Volunteers cultivate a cornucopia of fresh fruits and vegetables in a community garden
A community garden grows in Central Islip.
Begun 10 years ago, the garden – tucked away in a section of Islip Town’s Central Islip Recreation Center on Clayton Street – is tended and maintained by a dedicated team of eight volunteers who cultivate a cornucopia of beets, carrots, strawberries and other organic treats.
âEverything from asparagus to zucchini and everything,â said Nadja Farooq, 51, of Central Islip, who has been responsible and coordinator of the garden for the past three years.
So far, volunteers have grown food there for themselves and their families. Now they are considering a new mission: to donate part of their products to the community.
The program, called Grow and Give, would set aside three of the garden’s 20 flower beds to grow fruits and vegetables that will be donated to community residents in need. and pantry.
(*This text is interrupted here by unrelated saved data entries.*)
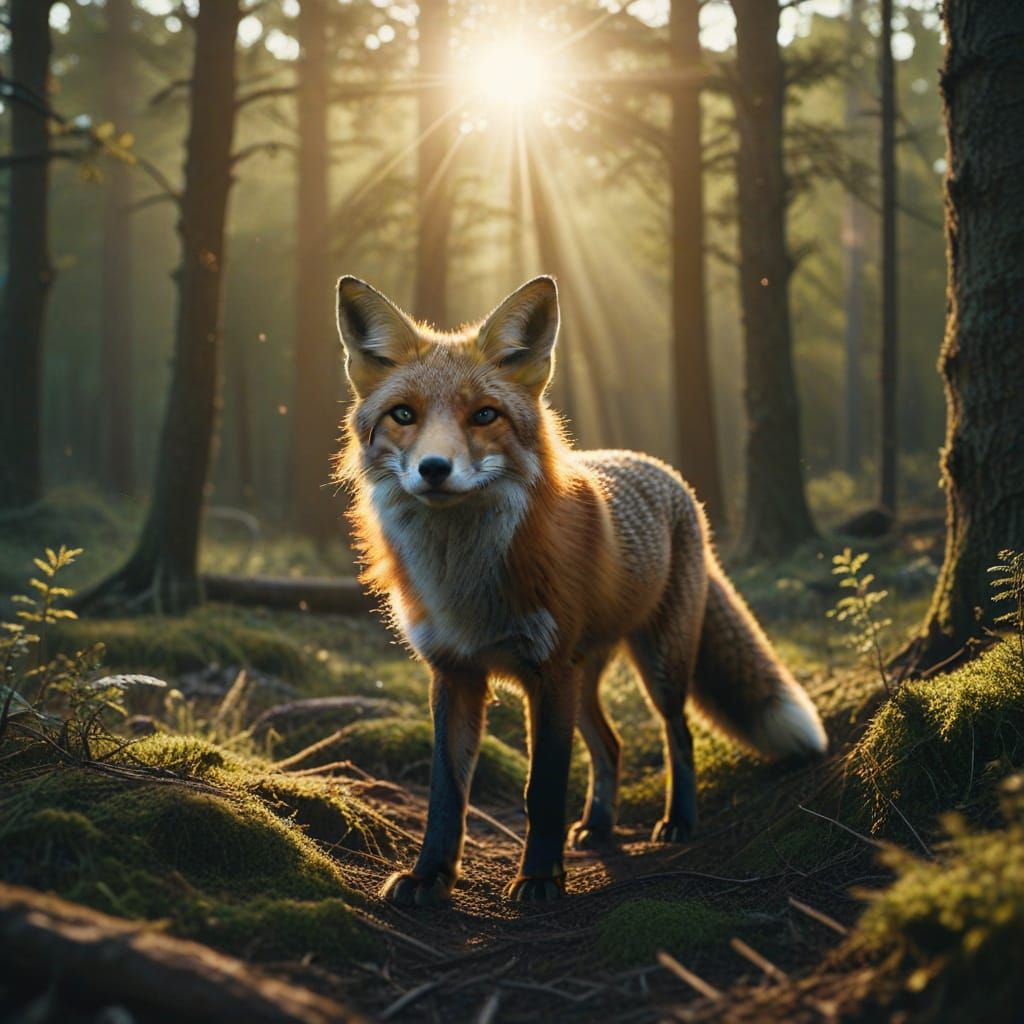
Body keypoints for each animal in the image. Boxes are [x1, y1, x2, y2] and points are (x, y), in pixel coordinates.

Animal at [333, 274, 827, 906]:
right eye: (403, 415)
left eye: (485, 415)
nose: (434, 469)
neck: (466, 581)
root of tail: (667, 474)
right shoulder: (456, 673)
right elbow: (447, 794)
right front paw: (430, 876)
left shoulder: (547, 671)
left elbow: (542, 790)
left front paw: (541, 878)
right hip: (585, 675)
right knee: (611, 744)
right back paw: (598, 825)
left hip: (656, 665)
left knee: (679, 734)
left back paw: (678, 820)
âWe buy our fresh vegetables here,â Farooq said one day last week after completing a shift in the garden. “And it would be nice to give something to the community as well.”
The garden started out as a place where residents could learn how to grow their own food and teach others the skills. Each volunteer takes responsibility for one or more beds, each measuring 5 feet by 20 feet.
Members pay a monthly membership fee of $ 10 for lawnmower repairs and other expenses, Farooq said, adding that she uses her own money to buy seeds.
But to start helping others, the garden and its workers needed a helping hand.
Without a budget for repairs, some beds had fallen into disrepair, she said. Then came Sheet Metal Workers Local 28, which for two weekends in June sent 10 union members and retirees and $ 6,000 worth of lumber to fix them.
âI’ve always found that volunteering like this and community outreach has a ripple effect,â said Brian Nigro, Business Manager for Local 28, who had also worked on a community garden in his hometown. from Riverhead. “It is always a help. It is sometimes intangible, but it is always a plus for us.”
Last week, Farooq and his team met with Islip’s supervisor, Angie Carpenter, to discuss how the city could help. Carpenter said in an interview with Newsday that officials would consider irrigation improvements and other improvements.
“We are looking at what their needs are. We think we can help them,” Carpenter said, adding that the garden “can become a place of respite for community members and a visible example of what happens when groups community work “with other organizations.
Farooq, a nurse at a private doctor’s office who is raising three sons, said the garden has helped her “feel connected.”
âIt makes me feel like I’m doing something really good and selfless, because I’m not getting paid for it,â Farooq said. “And I want to give something else that is positive and [do] something in our community that is not negative. “
She laughs when she mentions her sons, who “think it’s all from the supermarket,” adding that she wants the boys and the others to understand “that little string of green beans is going to become something” with a lot of love and love. care.
âThese plants, they don’t really need us,â Farooq said. “But we really need them.”
The organizers of the Central Islip Community Garden are accepting new volunteers – and wouldn’t hesitate to have a few extra hands to till the soil. Here’s how you can get involved:
- Go down: Volunteers work at different times. Although there are no regular hours, someone is usually present every day, said coordinator Nadja Farooq.
- Social media: Go to the garden’s Facebook page (search for “Central Islip community gardens”) to send a message to Farooq.
- Qualifications: Members must be residents of Islip Town and have a green thumb. Members must pay a monthly membership fee of $ 10.